Bed of Roses (Brides Quartet #2) by Nora Roberts--Review

Berkley, ISBN 9780425230077, 358 pp., October 2009

MacKensie, Emma, Laurel, and Parker spent many childhood moments playing Wedding Day, and as adults have built a business around providing perfect wedding days for others. Now, one by one, they're finding their own mates.

In Bed of Roses, it's the turn of Emmaline Grant, the talented and dedicated florist for Vows. Emma loves romance, loves men, and has an active social life, but she's never met that one man who could give her the true, lifetime romance she dreams of. Or rather, she has, but she hasn't allowed herself to realize it. Jack Cooke is too determined not to repeat his divorced parents' mistake of getting married, to ever commit to the lifelong relationship she wants, and too close to all four of the friends to risk the messiness of a relationship that might end badly.
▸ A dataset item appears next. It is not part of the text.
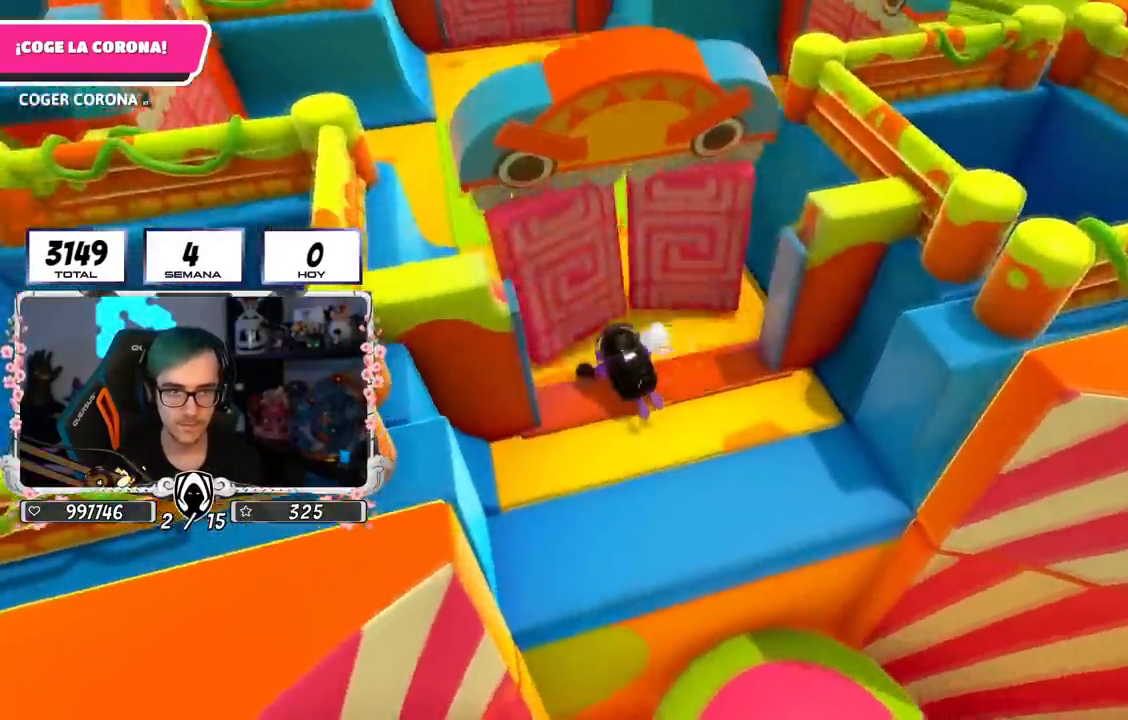
{"buttons": [], "left_stick": "up", "right_stick": "up", "events": [[83, "left_stick", "up"], [166, "right_stick", "left"], [216, "right_stick", "down"], [333, "right_stick", "center"], [450, "right_stick", "up"]]}
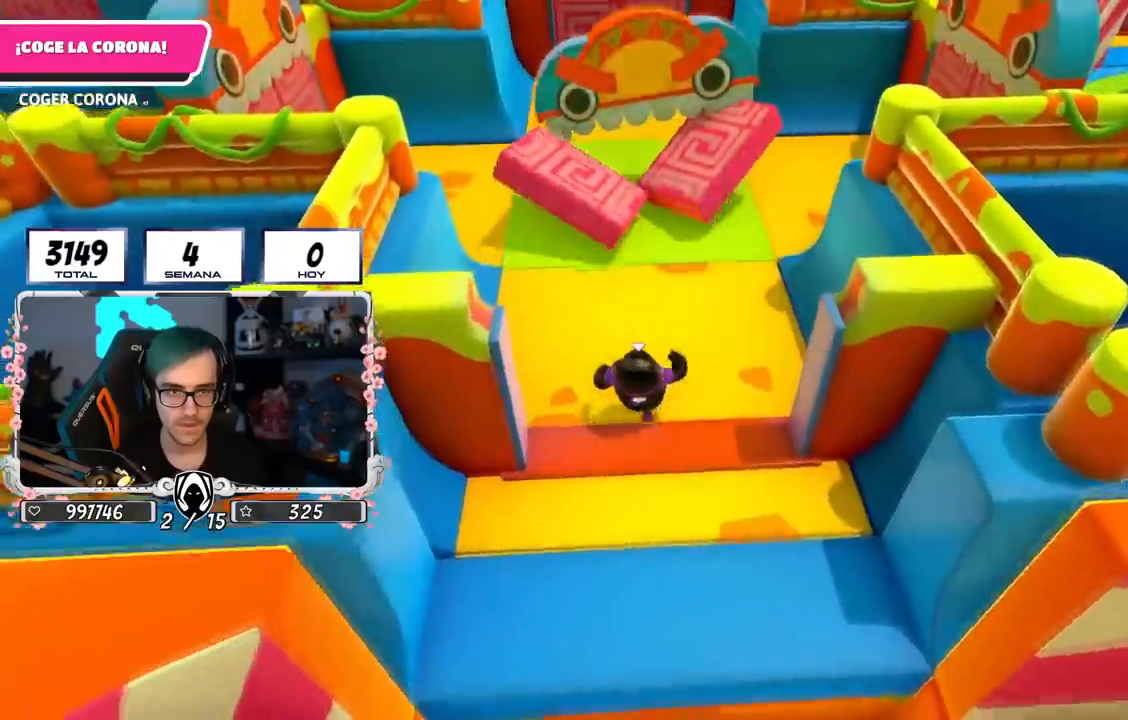
{"buttons": [], "left_stick": "up", "right_stick": "center", "events": [[200, "right_stick", "center"], [350, "right_stick", "up"], [467, "right_stick", "center"]]}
Then circumstances throw them together repeatedly, and they find themselves embarking on a relationship they both regard with trepidation. Mirroring Mac & Carter's relationship, it's Emma that has the faith and confidence to trust to love, and Jack who resists, denies, panics as he realizes what's happening. As usual, Roberts does a wonderful job in developing the characters and letting their relationship unfold, progress, and build to a crisis.


No review copy this time; I borrowed this book from the local library.